Généralement, les caissons d'un plafond à caissons (images 13 et 14) contiennent en leur centre des figures simples : rosaces, fleurons, pointes de diamant. Mais dans le cas présent, on a des têtes humaines. On retrouve ici l'idée selon laquelle ce temple pouvait être consacré à des héros, pour des héros, les guerriers.

Toujours dans le même registre, nous avons une réponse possible à la question posée ci-dessus : « Comme le podium du mausolée, celui du temple comporte une crypte, à laquelle on accède par un étroit passage à l'arrière. Sa fonction est inconnue. ». Cette crypte aurait pu être construite pour servir de caveau funéraire à des membres de la famille de Dioclétien ou à des militaires prestigieux.

Concernant les images de 16 à 22, le texte nous apprend que la cuve baptismale a été construite au XIe ou XIIe siècle à partir de panneaux sculptés récupérés sur la clôture du chœur.

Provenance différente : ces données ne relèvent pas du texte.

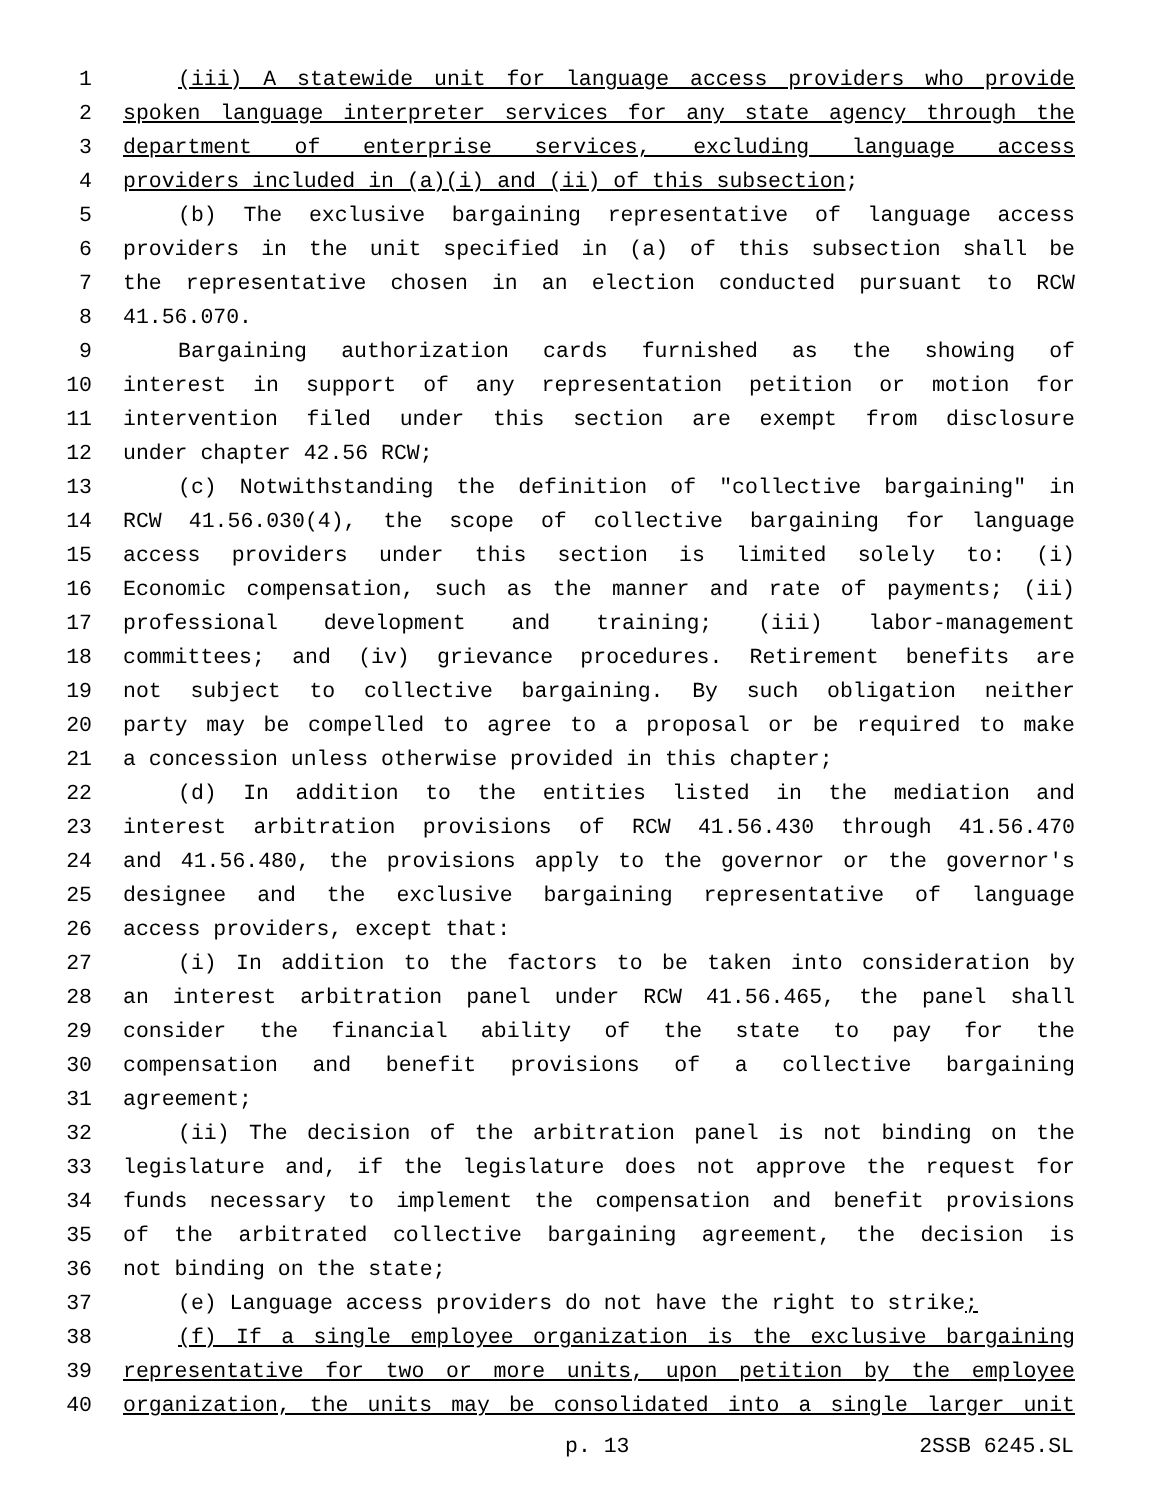1 (iii) A statewide unit for language access providers who provide
2 spoken language interpreter services for any state agency through the
3 department of enterprise services, excluding language access
4 providers included in (a)(i) and (ii) of this subsection;
5 (b) The exclusive bargaining representative of language access
6 providers in the unit specified in (a) of this subsection shall be
7 the representative chosen in an election conducted pursuant to RCW
8 41.56.070.
9 Bargaining authorization cards furnished as the showing of
10 interest in support of any representation petition or motion for
11 intervention filed under this section are exempt from disclosure
12 under chapter 42.56 RCW;
13 (c) Notwithstanding the definition of "collective bargaining" in
14 RCW 41.56.030(4), the scope of collective bargaining for language
15 access providers under this section is limited solely to: (i)
16 Economic compensation, such as the manner and rate of payments; (ii)
17 professional development and training; (iii) labor-management
18 committees; and (iv) grievance procedures. Retirement benefits are
19 not subject to collective bargaining. By such obligation neither
20 party may be compelled to agree to a proposal or be required to make
21 a concession unless otherwise provided in this chapter;
22 (d) In addition to the entities listed in the mediation and
23 interest arbitration provisions of RCW 41.56.430 through 41.56.470
24 and 41.56.480, the provisions apply to the governor or the governor's
25 designee and the exclusive bargaining representative of language
26 access providers, except that:
27 (i) In addition to the factors to be taken into consideration by
28 an interest arbitration panel under RCW 41.56.465, the panel shall
29 consider the financial ability of the state to pay for the
30 compensation and benefit provisions of a collective bargaining
31 agreement;
32 (ii) The decision of the arbitration panel is not binding on the
33 legislature and, if the legislature does not approve the request for
34 funds necessary to implement the compensation and benefit provisions
35 of the arbitrated collective bargaining agreement, the decision is
36 not binding on the state;
37 (e) Language access providers do not have the right to strike;
38 (f) If a single employee organization is the exclusive bargaining
39 representative for two or more units, upon petition by the employee
40 organization, the units may be consolidated into a single larger unit
p. 13 2SSB 6245.SL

L'un de ces panneaux (image 17) représenterait le « roi croate Petar Kresimir IV (1058-1074) ». Quelle preuve a-t-on que c'est bien ce roi Kresimir IV qui est représenté ici ? Et quelle preuve a-t-on que les « panneaux provenant de la limite du chœur, qui furent retirés de la cathédrale dans la seconde moitié du XIe siècle. » ? En fait, nous sommes persuadés qu'il n'y a aucune preuve mais des présomptions. Car selon nous, ces panneaux sont beaucoup plus anciens que le XIe siècle. C'est en tout cas ce que fait penser le hiératisme des formes, la croix pattée hampée, le sujet à plat ventre. Et il en est de même des autres sculptures. Nous avons déjà rencontré à plusieurs endroits ce type de sculptures à entrelacs qui proviennent de clôtures de chœur ou chancels. En particulier en Istrie. Et nous avons constaté que certaines étaient datées du IXe siècle, voire même, du VIIIe siècle. Alors que d'autres, apparemment identiques, étaient datées du XIe ou XIIe siècle. Deux siècles ou plus d'écart, c'est quand même beaucoup.

Il est autre chose que nous avons remarqué auparavant : la grande variété des motifs des pièces de ces fonts baptismaux. Examinons toutes les images de 16 à 22 : sur 12 panneaux concernés, on n'en trouve pas deux aux décors identiques. Cette particularité a de quoi surprendre car toutes les pièces semblent provenir d'une même clôture de chœur. Et si on observe d'autres clôtures de chœur que sont les tables de communion construites au XIXe siècle, on constate qu'il y a un décor répétitif.

Cette différence de décors pour une même clôture de chœur, nous l'avons observée sur d'autres lieux de Croatie. Nous n'en comprenons pas la raison.

Images 23 et 24. Les sarcophages qui sont installés dans ce temple de Jupiter auraient accueilli les corps d'évêques du Xe ou XIe siècle. Datent-ils pour autant des mêmes périodes ? Nous ne pouvons le dire pour celui de l'image 24. Par contre, le décor de celui de l'image 23 est identique au décor de la face latérale du sarcophage du Bon Pasteur, situé à l'intérieur de la Cathédrale Saint Domnius (page précédente), sarcophage attribué à l'Antiquité Tardive.


Datation envisagée pour le temple de Jupiter à Split : an 300 avec un écart de 25 ans.